All public documents regarding the review are posted on the insurance department’s website, she said, and more are being added as the review progresses.

A public hearing will be held within 30 days of when the department deems the application complete, Tommelleo said.

Those forms include a statement by Anthem that it has “no current plans or proposals to reduce in any material respect the number of employees employed by the Cigna companies.”
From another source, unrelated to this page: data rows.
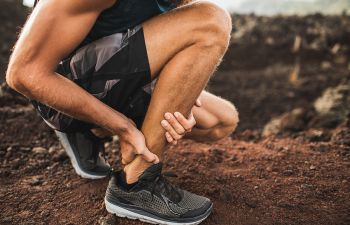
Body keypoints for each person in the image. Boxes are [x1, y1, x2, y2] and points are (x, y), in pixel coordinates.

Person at [6, 0, 238, 224]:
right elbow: (24, 74)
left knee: (221, 120)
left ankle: (91, 132)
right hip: (55, 93)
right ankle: (137, 184)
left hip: (112, 71)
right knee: (211, 21)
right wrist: (122, 126)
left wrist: (184, 92)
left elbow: (175, 29)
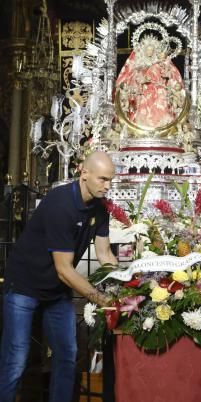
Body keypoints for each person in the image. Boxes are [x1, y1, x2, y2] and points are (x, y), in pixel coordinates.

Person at [0, 151, 118, 402]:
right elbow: (64, 269)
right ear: (84, 173)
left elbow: (105, 253)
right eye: (103, 179)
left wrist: (127, 286)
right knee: (16, 359)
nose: (107, 186)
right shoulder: (60, 204)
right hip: (24, 286)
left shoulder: (101, 208)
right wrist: (102, 299)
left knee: (66, 355)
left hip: (56, 291)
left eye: (111, 180)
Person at [115, 34, 184, 128]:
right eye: (148, 50)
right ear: (144, 50)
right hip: (144, 91)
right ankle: (144, 129)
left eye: (152, 50)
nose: (149, 52)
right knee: (143, 109)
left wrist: (167, 76)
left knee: (161, 107)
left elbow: (170, 76)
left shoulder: (160, 63)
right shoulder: (139, 65)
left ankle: (161, 128)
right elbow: (134, 78)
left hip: (159, 91)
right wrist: (142, 80)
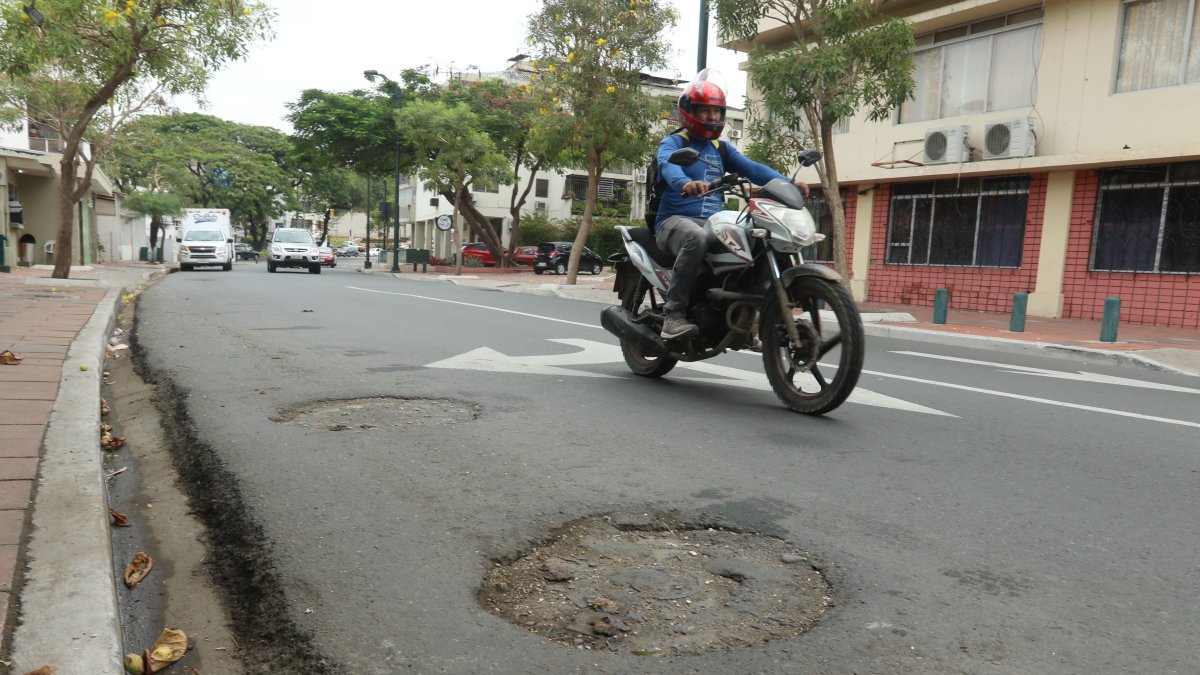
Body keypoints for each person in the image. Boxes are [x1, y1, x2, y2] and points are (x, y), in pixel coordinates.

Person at [653, 69, 809, 340]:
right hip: (672, 223)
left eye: (717, 112)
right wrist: (685, 183)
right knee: (695, 237)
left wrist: (788, 183)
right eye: (706, 111)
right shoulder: (674, 142)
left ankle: (749, 312)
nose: (713, 118)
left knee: (757, 237)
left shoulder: (721, 149)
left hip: (712, 222)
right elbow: (668, 166)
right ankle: (673, 315)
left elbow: (754, 169)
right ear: (690, 112)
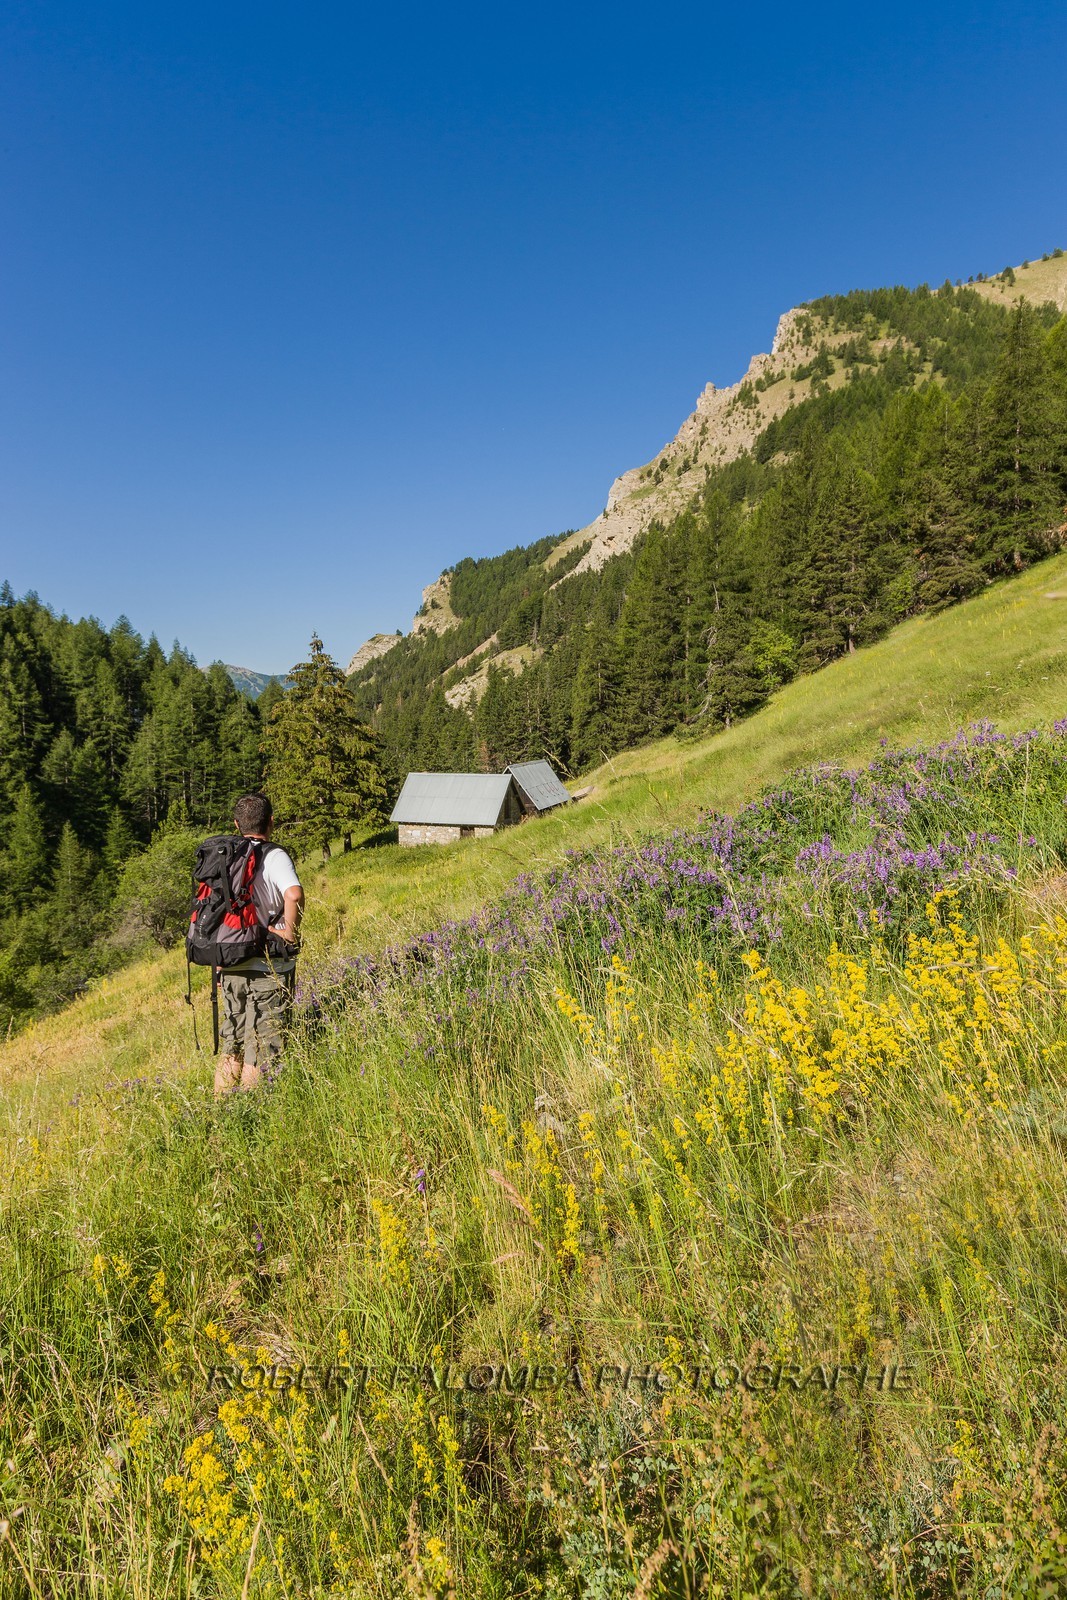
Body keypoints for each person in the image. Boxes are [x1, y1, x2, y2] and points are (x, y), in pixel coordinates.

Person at [215, 792, 304, 1096]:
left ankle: (221, 1113)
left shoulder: (224, 857)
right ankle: (252, 1113)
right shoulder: (274, 855)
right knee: (262, 1046)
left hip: (229, 962)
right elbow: (293, 894)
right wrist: (289, 933)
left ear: (236, 823)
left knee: (233, 1044)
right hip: (268, 963)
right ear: (271, 821)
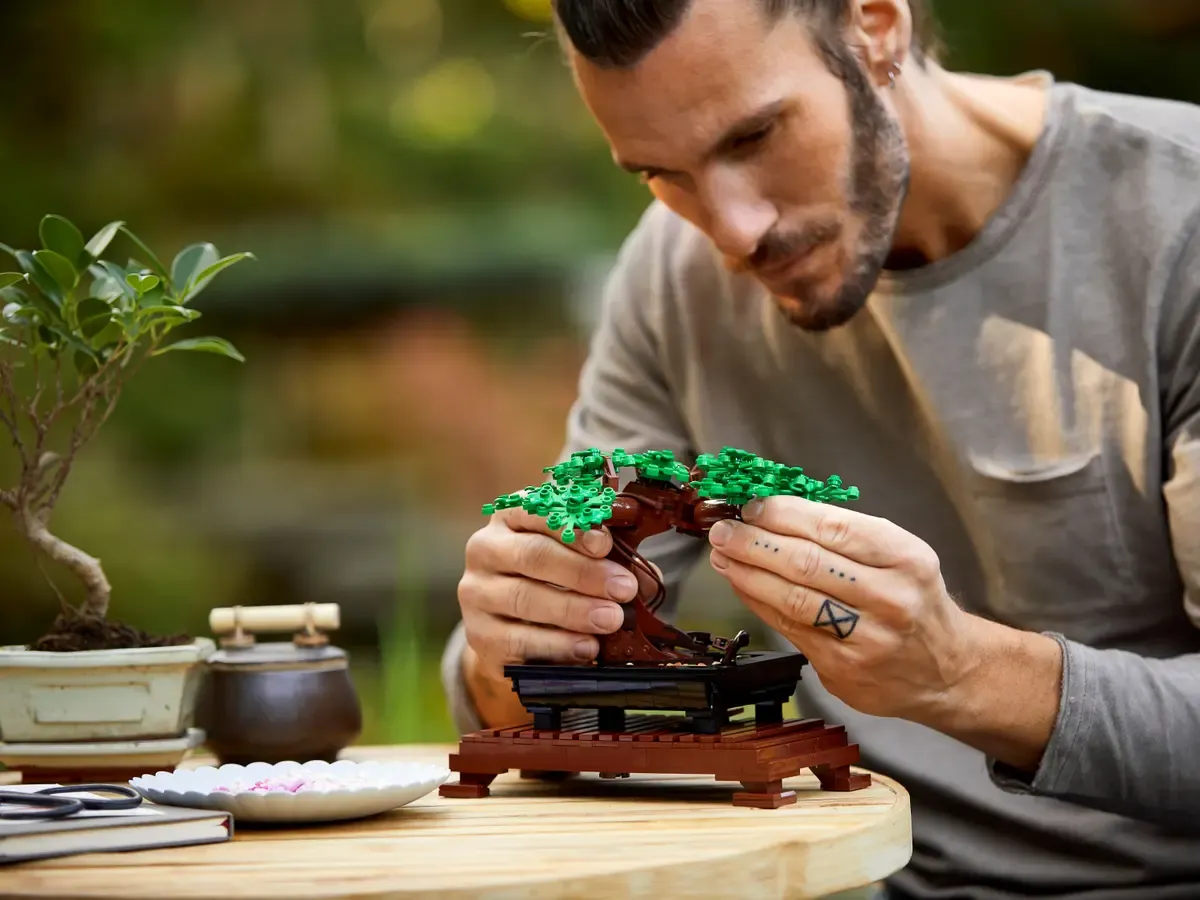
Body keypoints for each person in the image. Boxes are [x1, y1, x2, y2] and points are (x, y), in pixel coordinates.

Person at [439, 0, 1200, 896]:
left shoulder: (1173, 219)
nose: (730, 232)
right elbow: (506, 715)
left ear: (877, 26)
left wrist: (963, 674)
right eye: (660, 173)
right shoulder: (670, 278)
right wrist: (512, 644)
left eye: (755, 137)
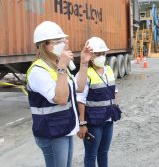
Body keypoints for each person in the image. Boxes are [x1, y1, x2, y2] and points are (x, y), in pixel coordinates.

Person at [26, 21, 92, 167]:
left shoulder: (58, 65)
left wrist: (84, 63)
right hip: (51, 132)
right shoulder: (38, 70)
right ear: (43, 45)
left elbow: (79, 87)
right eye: (57, 41)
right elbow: (61, 98)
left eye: (63, 40)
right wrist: (62, 66)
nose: (63, 44)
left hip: (64, 128)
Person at [76, 37, 121, 167]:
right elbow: (80, 99)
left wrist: (115, 107)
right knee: (91, 155)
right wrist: (82, 123)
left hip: (108, 120)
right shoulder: (84, 74)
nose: (101, 56)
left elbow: (114, 90)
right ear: (90, 56)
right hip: (93, 122)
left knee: (104, 153)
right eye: (98, 54)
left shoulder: (108, 69)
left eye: (103, 53)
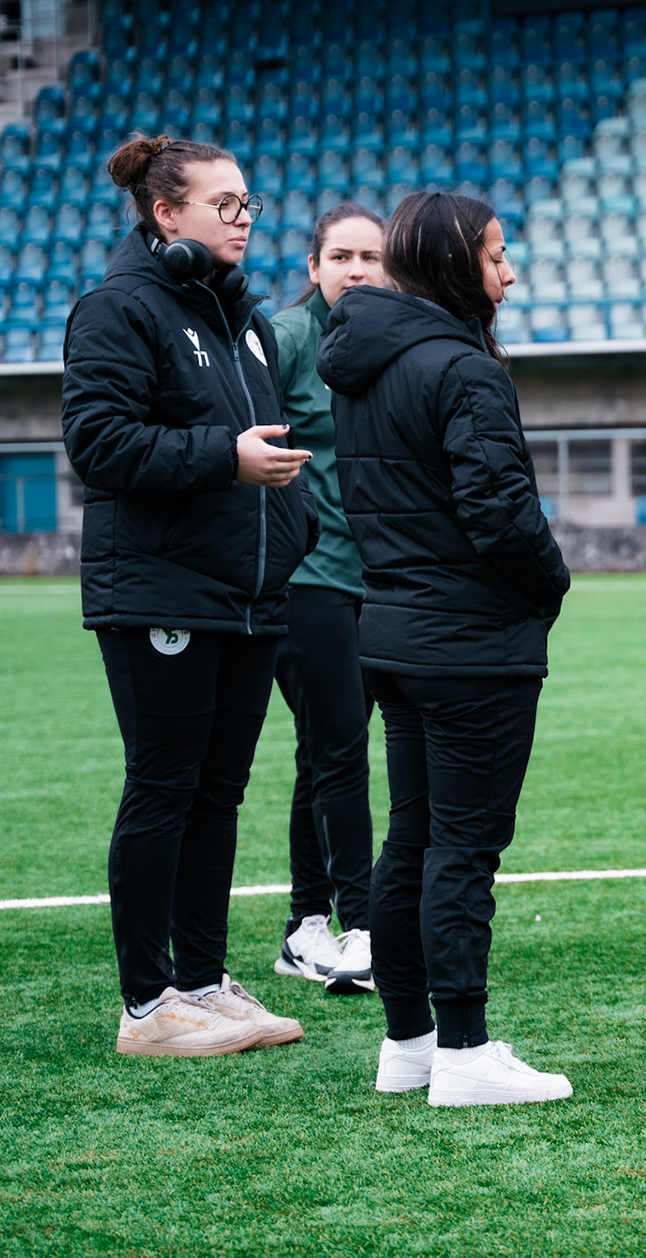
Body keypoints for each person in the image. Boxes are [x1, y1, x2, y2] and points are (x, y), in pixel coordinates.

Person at [62, 135, 318, 1057]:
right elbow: (98, 445)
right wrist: (226, 457)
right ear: (166, 214)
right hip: (160, 591)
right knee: (163, 788)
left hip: (248, 597)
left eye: (248, 203)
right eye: (226, 205)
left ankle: (204, 984)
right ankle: (146, 1008)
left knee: (219, 794)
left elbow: (267, 450)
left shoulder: (242, 319)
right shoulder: (118, 308)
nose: (244, 220)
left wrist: (295, 534)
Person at [318, 191, 574, 1106]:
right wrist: (553, 582)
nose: (510, 272)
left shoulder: (364, 363)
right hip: (469, 643)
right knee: (462, 851)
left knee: (412, 843)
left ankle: (410, 1046)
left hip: (392, 631)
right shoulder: (462, 369)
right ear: (454, 261)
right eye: (497, 254)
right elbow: (501, 514)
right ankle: (464, 1054)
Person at [269, 203, 387, 996]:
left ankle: (303, 926)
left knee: (325, 749)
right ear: (313, 267)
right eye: (340, 256)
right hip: (305, 581)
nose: (355, 269)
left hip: (380, 582)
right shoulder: (281, 341)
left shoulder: (395, 339)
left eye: (370, 257)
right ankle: (363, 926)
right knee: (341, 745)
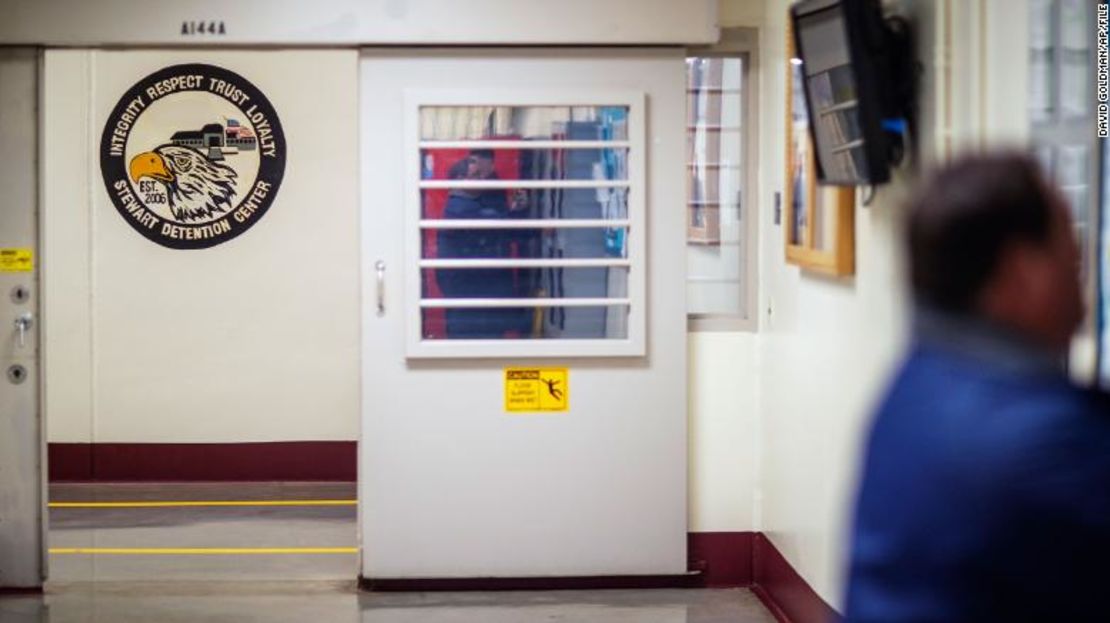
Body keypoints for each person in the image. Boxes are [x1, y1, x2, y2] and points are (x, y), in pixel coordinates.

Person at [844, 153, 1110, 622]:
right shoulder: (1041, 439)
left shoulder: (915, 387)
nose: (1080, 269)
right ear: (1019, 273)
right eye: (1070, 248)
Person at [436, 150, 533, 338]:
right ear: (459, 180)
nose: (482, 180)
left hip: (471, 292)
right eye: (475, 176)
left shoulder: (467, 204)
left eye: (482, 175)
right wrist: (537, 226)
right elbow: (503, 227)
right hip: (470, 293)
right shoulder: (462, 208)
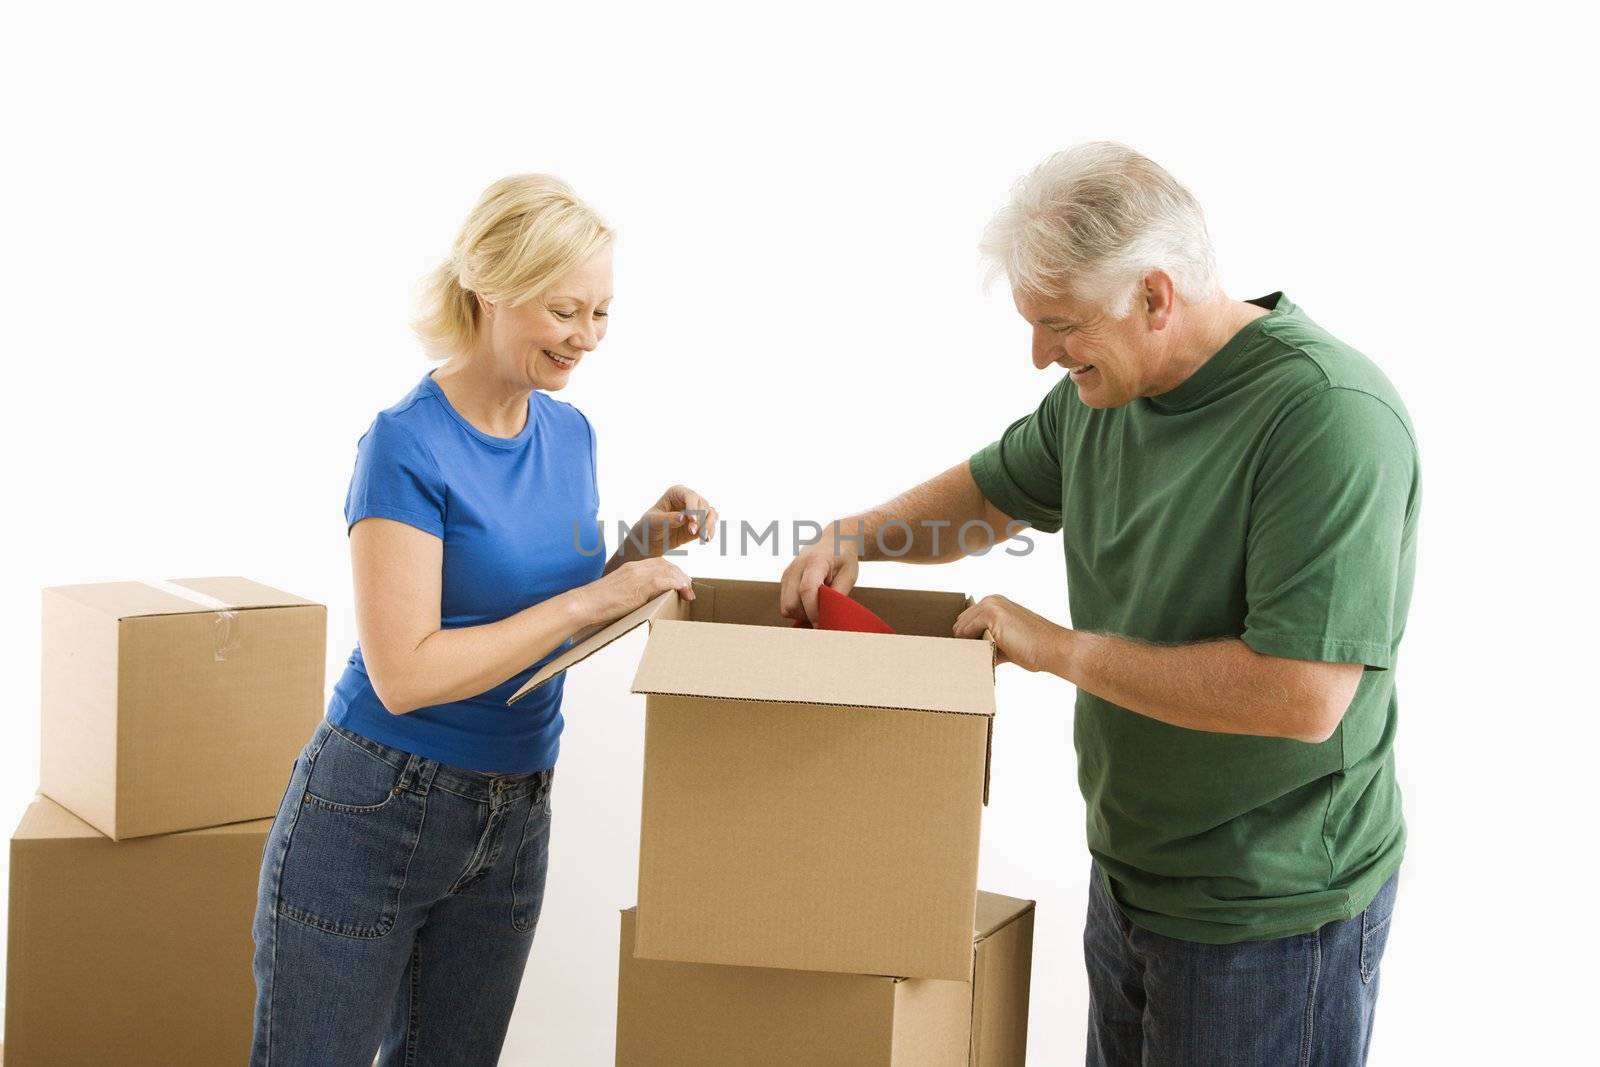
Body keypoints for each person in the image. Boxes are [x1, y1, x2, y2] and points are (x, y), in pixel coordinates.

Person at [780, 143, 1418, 1066]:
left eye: (1059, 324)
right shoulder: (1102, 392)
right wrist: (857, 535)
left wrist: (1055, 648)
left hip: (1268, 914)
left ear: (1155, 297)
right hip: (1130, 880)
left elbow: (1303, 696)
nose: (1040, 353)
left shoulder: (1326, 419)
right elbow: (994, 492)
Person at [250, 175, 712, 1065]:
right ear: (491, 289)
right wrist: (587, 596)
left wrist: (635, 554)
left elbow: (542, 629)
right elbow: (407, 672)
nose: (588, 337)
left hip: (515, 812)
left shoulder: (570, 434)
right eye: (566, 309)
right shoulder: (406, 443)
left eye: (604, 312)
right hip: (376, 804)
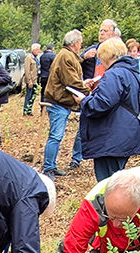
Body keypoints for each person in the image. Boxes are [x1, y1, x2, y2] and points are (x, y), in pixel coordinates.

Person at [77, 38, 140, 181]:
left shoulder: (114, 74)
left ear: (108, 56)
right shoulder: (130, 71)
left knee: (108, 184)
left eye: (101, 58)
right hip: (124, 134)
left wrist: (83, 101)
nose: (100, 62)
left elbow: (101, 104)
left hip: (112, 138)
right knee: (117, 180)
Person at [42, 30, 87, 180]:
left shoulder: (66, 55)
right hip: (57, 102)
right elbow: (71, 82)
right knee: (55, 135)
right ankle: (48, 168)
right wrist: (87, 89)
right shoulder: (66, 56)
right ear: (75, 43)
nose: (81, 45)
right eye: (80, 42)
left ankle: (51, 166)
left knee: (56, 135)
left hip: (61, 101)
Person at [23, 43, 40, 115]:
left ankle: (29, 110)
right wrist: (29, 81)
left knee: (33, 95)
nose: (39, 51)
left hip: (35, 80)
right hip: (31, 81)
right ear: (34, 50)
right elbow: (27, 70)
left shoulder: (36, 58)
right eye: (38, 49)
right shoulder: (29, 58)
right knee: (29, 95)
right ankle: (26, 111)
However, Anthem’s filings also include a statement that it “anticipates certain operations of Cigna, such as human resources, payroll, finance, and accounting, may be integrated with Anthem’s existing operations following consummation of the proposed acquisition.”

Cigna has about 4,200 Connecticut employees.

The Insurance Department says in the filings that it is “particularly interested in understanding projected employment figures over the next four years” for Cigna’s Connecticut operations.

It requires Anthem to specify what operations and functions will remain in Connecticut within the next two years, and to provide a three- to five-year projection of the status of the in-state operations.

In a similar “change-in-control” merger, the Insurance Department in May approved the acquisition of the Phoenix Cos. Inc., based in Hartford, by New York’s Nassau Reinsurance Group Holdings.

In that case, the state required that for two years the company file semiannual reports “under oath” about its business operations in Connecticut and any changes.

The state also requires that the insurance company maintain its books and records in Connecticut, “unless otherwise approved” by the department.